At Roche, scientists also rely on computation combined with data from high-density SNP chips. "With increasingly specific genetic data on SNPs from more individuals," says Mitchell Martin, head of Roche's molecular medicine group in Nutley, NJ, "we can map variation and look for correlations with a specific endpoint, such as likely drug response or, in some cases, potential risk behind a compound." He suspects that truly unraveling the information behind the growing volume of data will require advances in statistics that keep pace with the data-collection technologies. "The whole field of statistical genetics is just catching up in terms of methods," he says.
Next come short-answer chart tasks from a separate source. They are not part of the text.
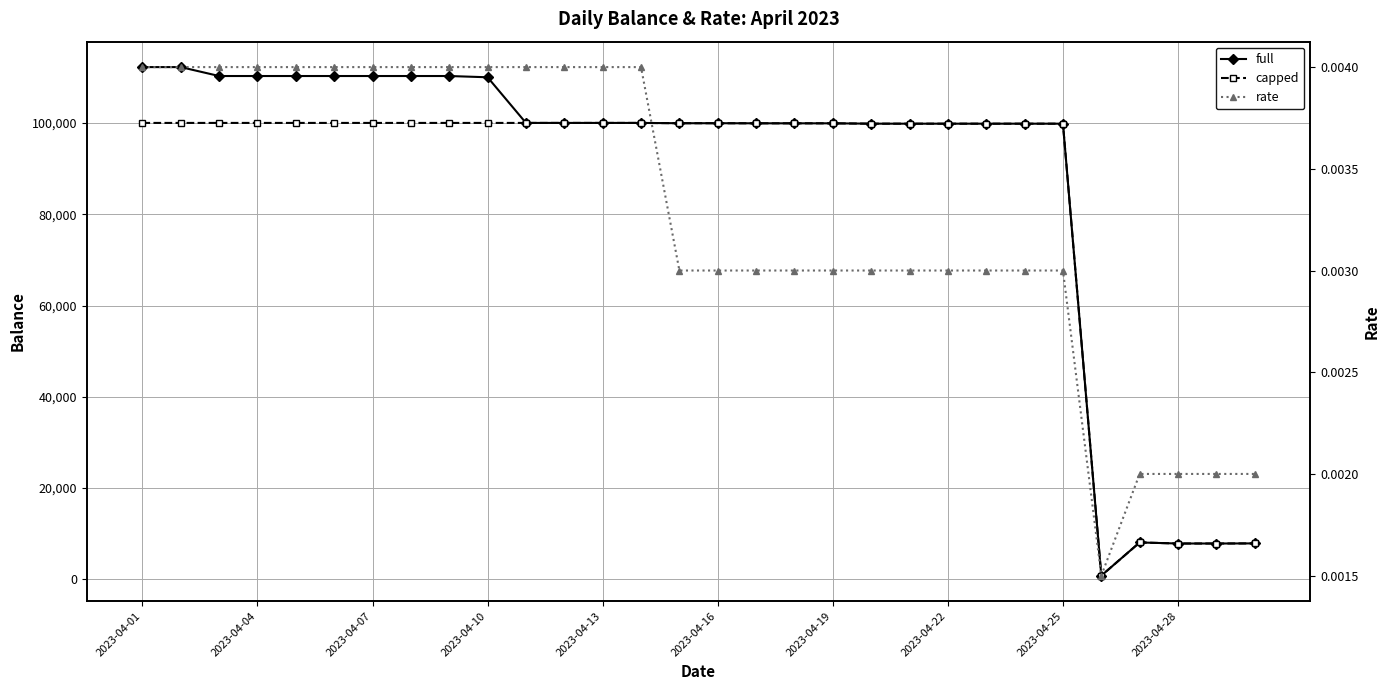

How many distinct data groups are displayed?

3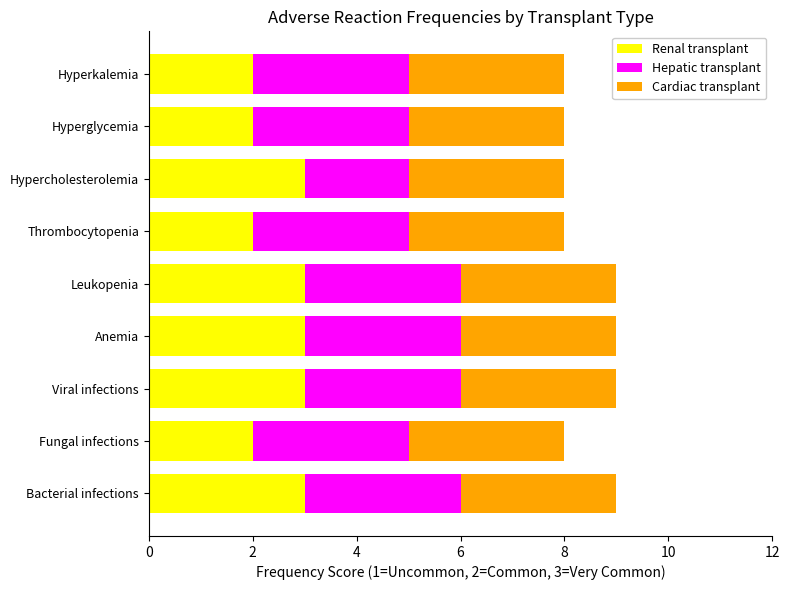

Is it true that Renal transplant equals 3 at Anemia?

True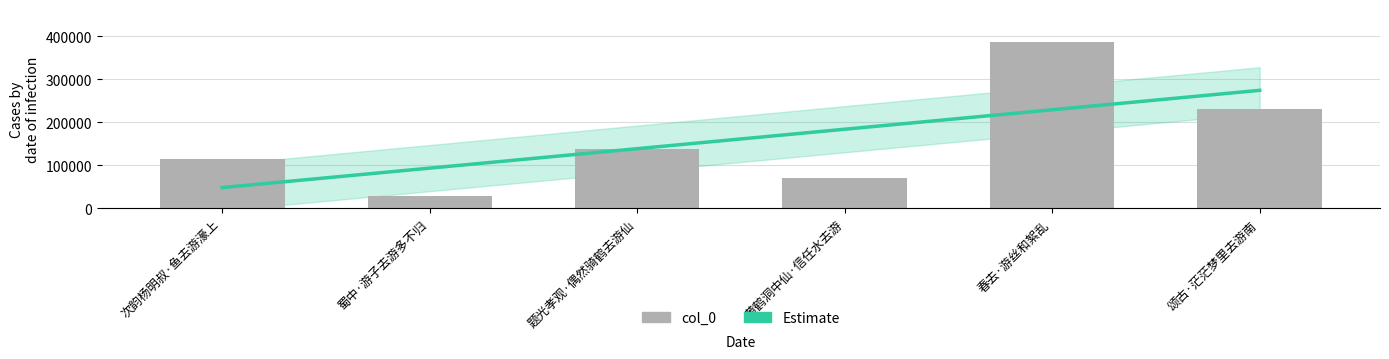

What is the sum of the values at 春去·游丝和絮乱 and 蜀中·游子去游多不归?

415995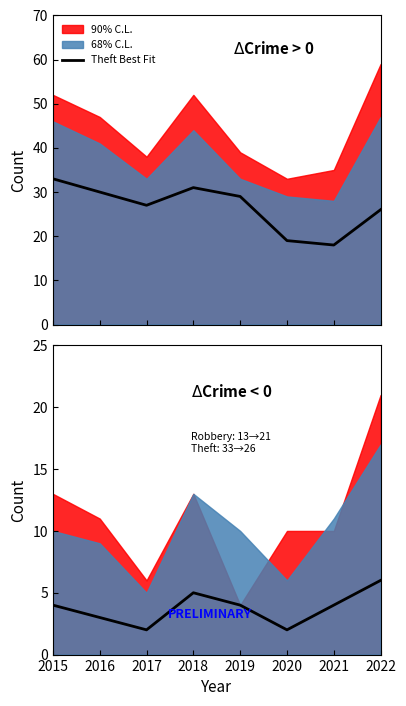

How many lines are shown in the chart?

2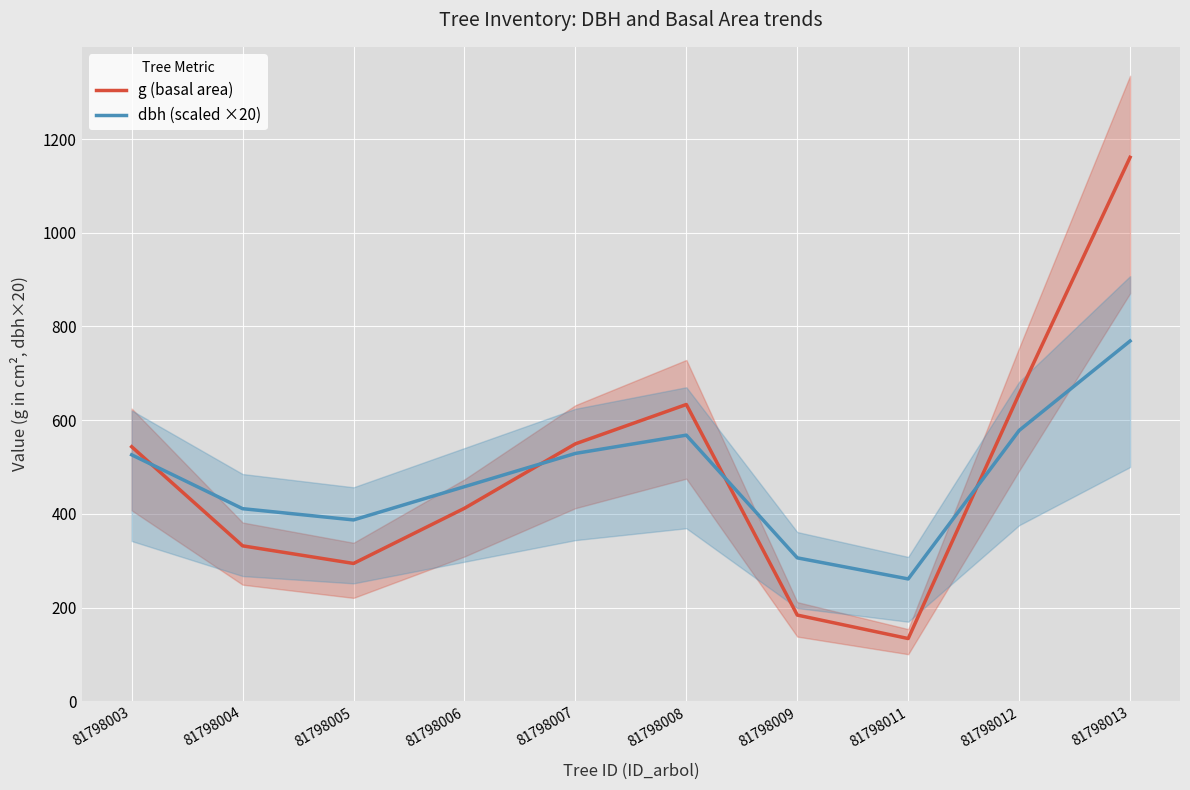

How many interior local peaks does the g (basal area) series have?

1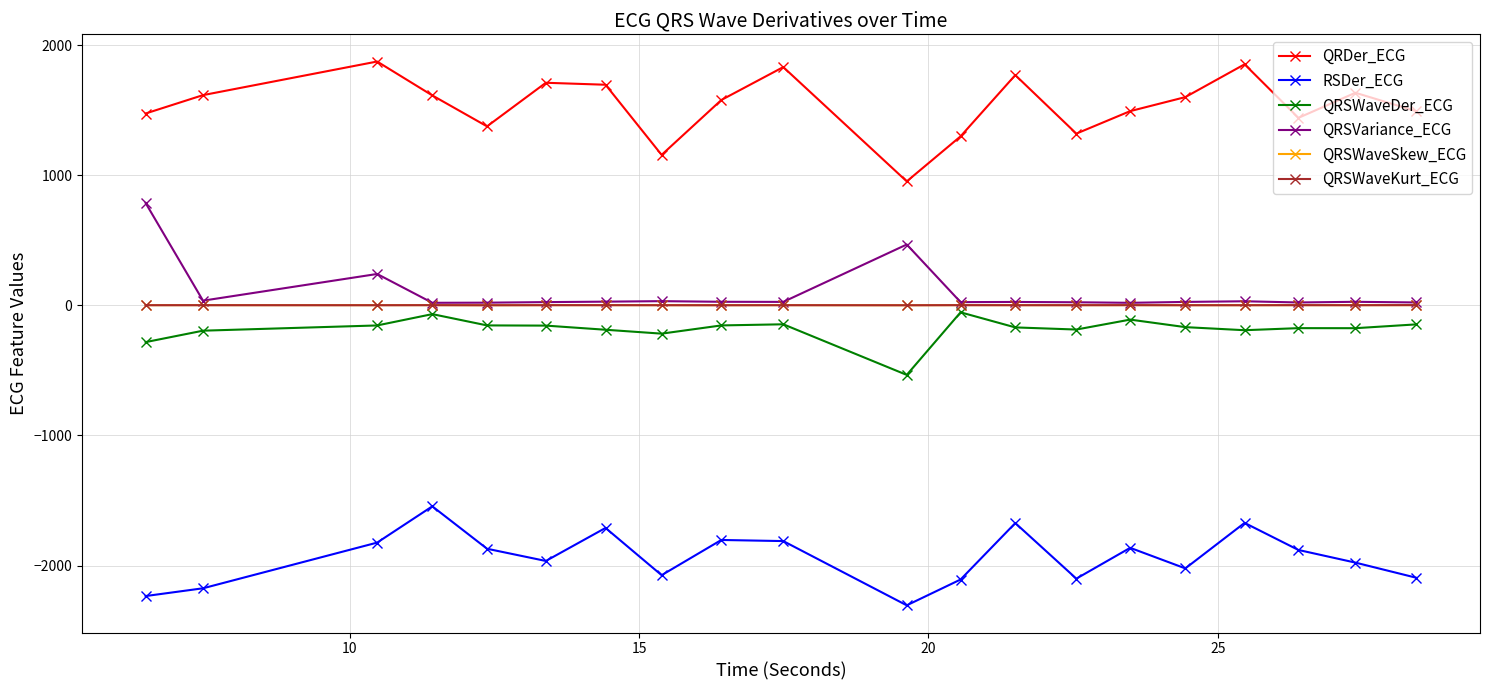

What is the maximum value shown in the chart?

1873.5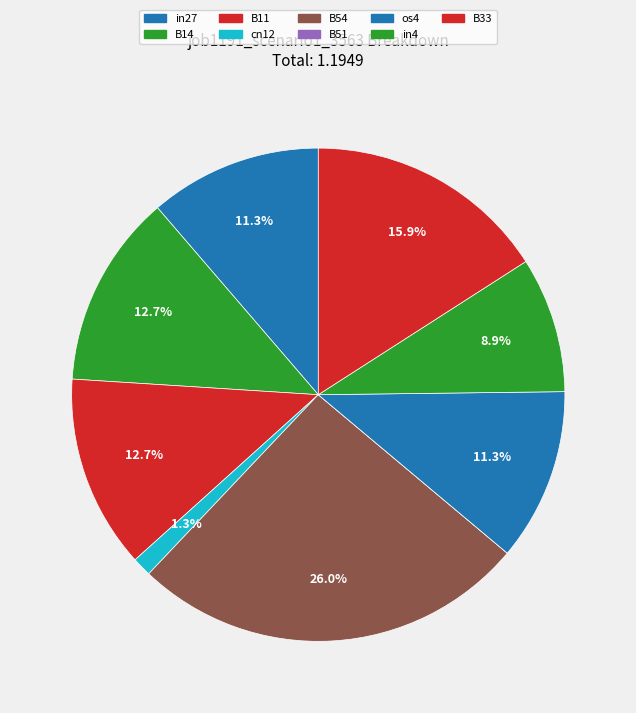

What percentage is the B14 slice, to the nearest percent?

13%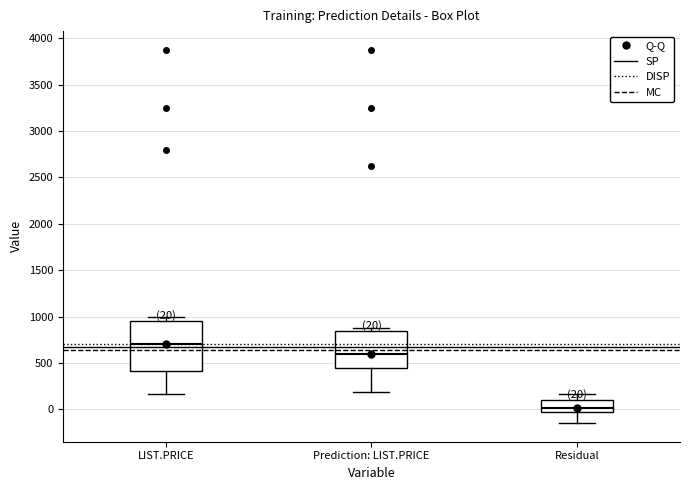

Which box's median line is the highest?

LIST.PRICE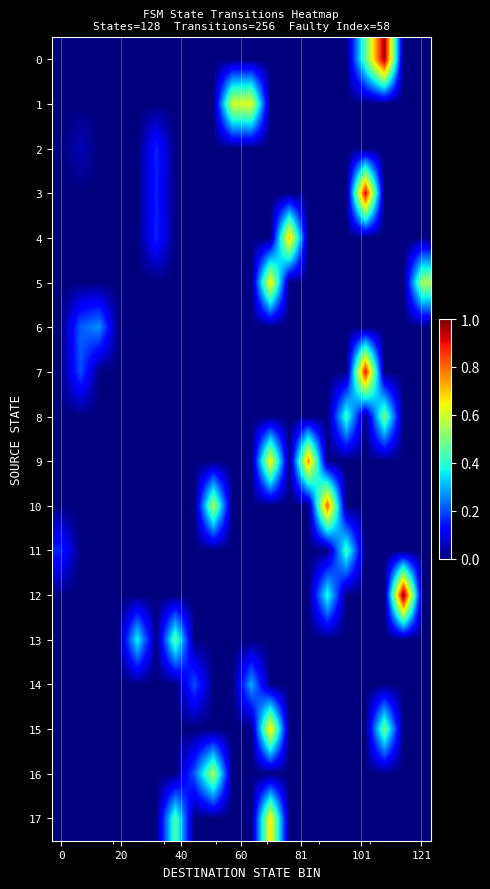

Which series has the widest spread of values?

12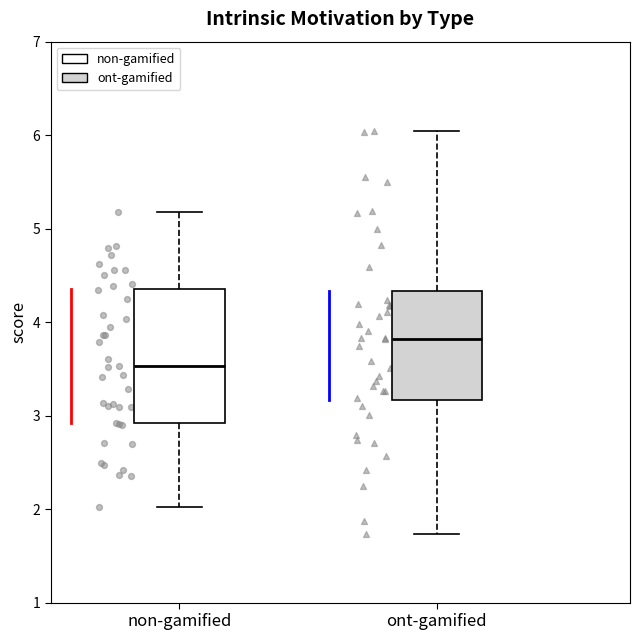

Which box has the highest median line?

ont-gamified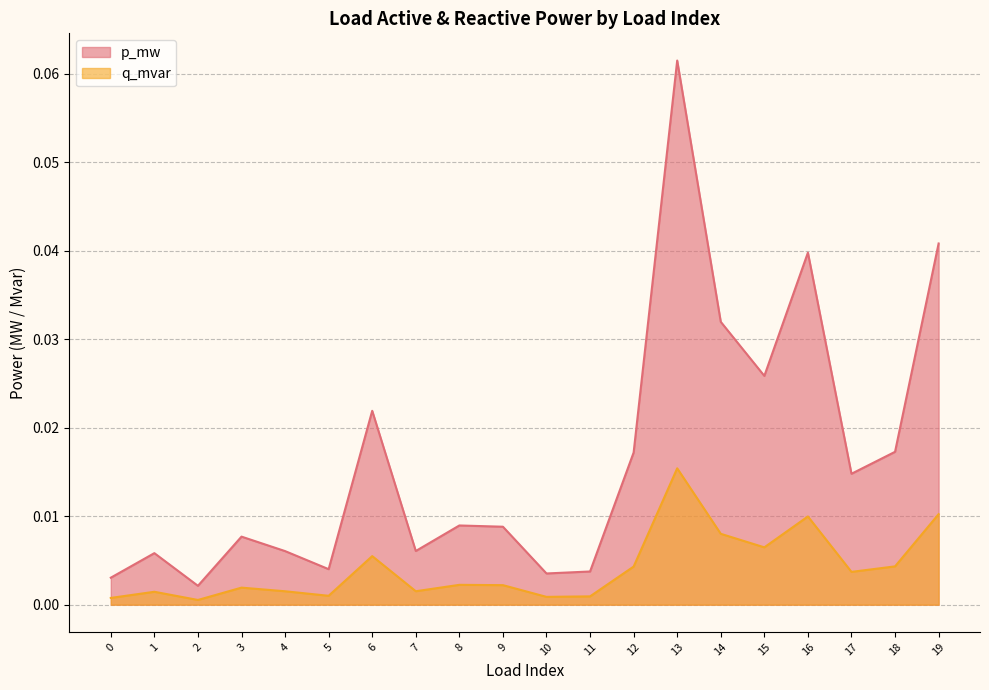

True or false: q_mvar has a value of 0.0 at 8.

True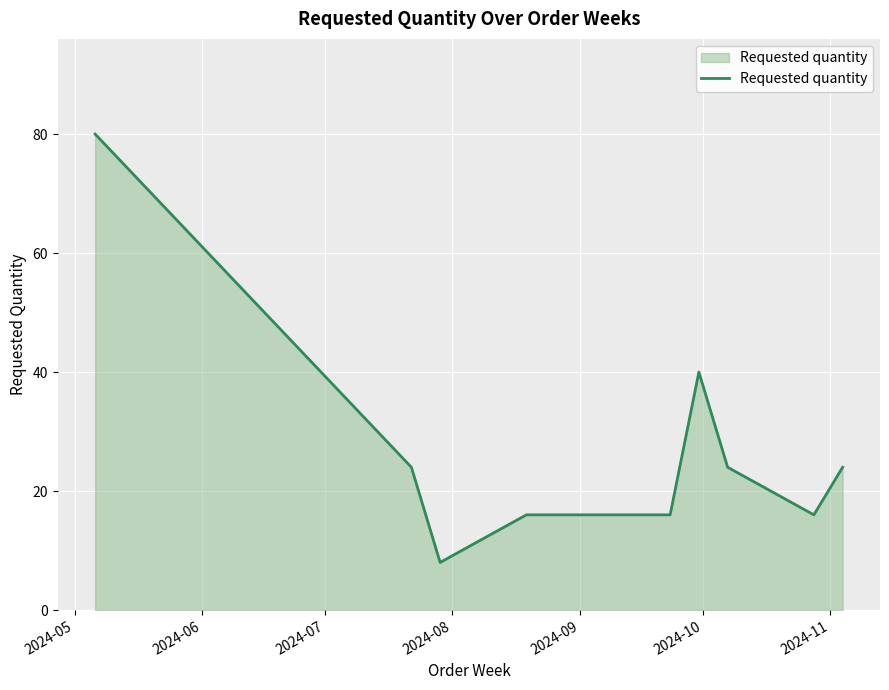

What is the difference between the maximum and minimum values?

72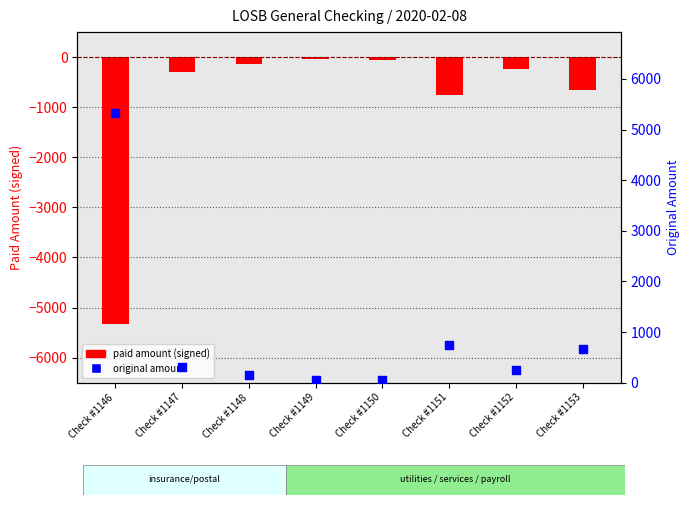

Which series contains the highest Y value?

original amount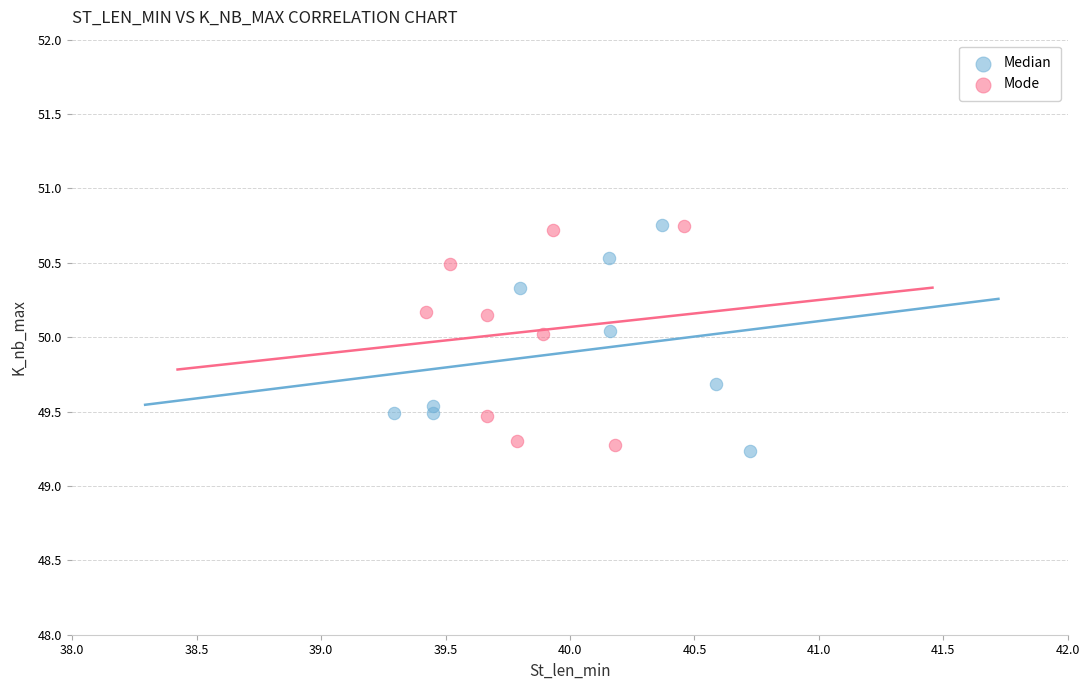

Which series reaches the minimum Y coordinate?

Median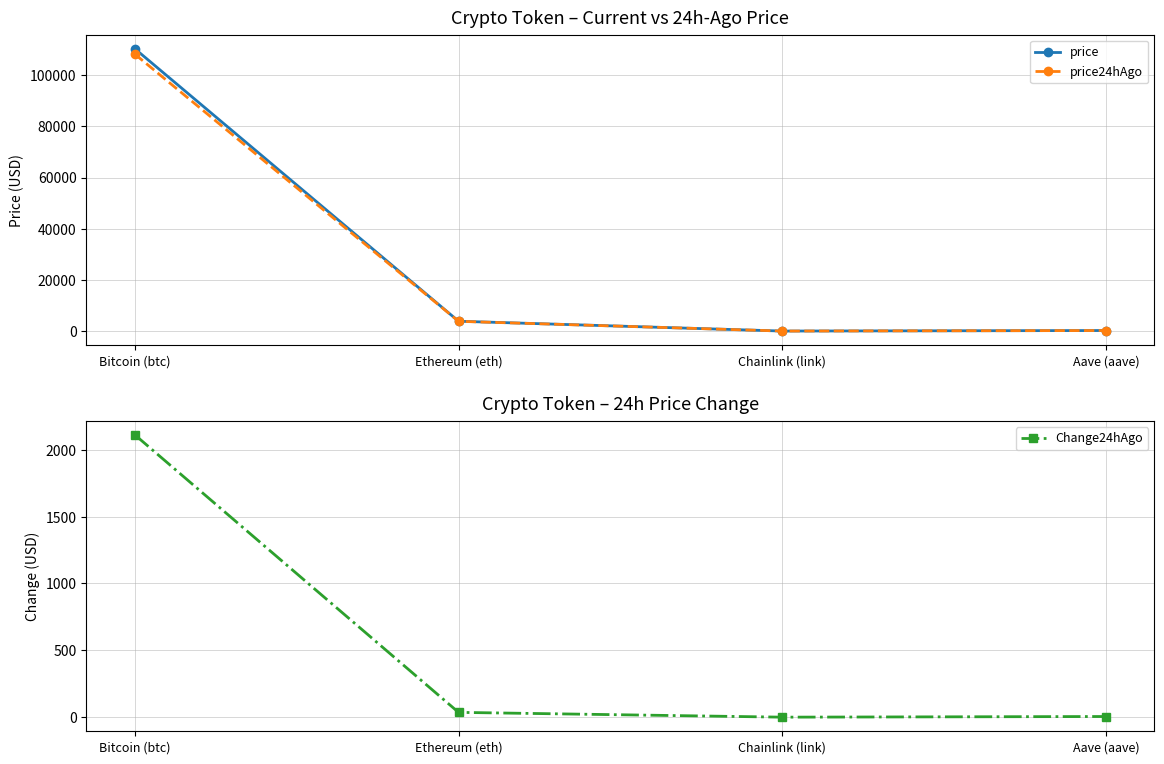

Reading right to left, list all the values displayed in this chart.

price: 224.6	17.4	3856.4	110316.0
price24hAgo: 219.7	17.3	3820.4	108205.0
Change24hAgo: 4.9	0.1	36.0	2111.0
The trick for tomorrow, says Burley, arises in trying to turn biomarkers into diagnostics. "That's where you'll see innovation," he says. As one ongoing example, he points out the work of Josh LaBaer's team at the Harvard Institute of Proteomics. Instead of going to the trouble of expressing proteins in cells, making them ready as probes, and spotting them on microarrays, the Harvard team spots arrays with DNA and then transcription and translation grow the protein probes on the chip. Burley also likes the system at CellFree Sciences in Japan, which uses technology developed by Yaeta Endo of Ehime University. This system starts with wheat germ, which gets turned into an extract that makes proteins based on added mRNAs. These systems could increase the throughput of biomarker-based diagnostic tests.
The ongoing advances in biomarkers also lift the entire field of pharmaceuticals. Virtually all of the technologies mentioned here work for target identification and validation, as well. "Today's targets are more likely to be in pathways that are causally involved in a disease and can be modified to improve a patient," says Martin. With the best targets and biomarkers to track them, researchers can understand diseases more completely and treat them more safely and effectively.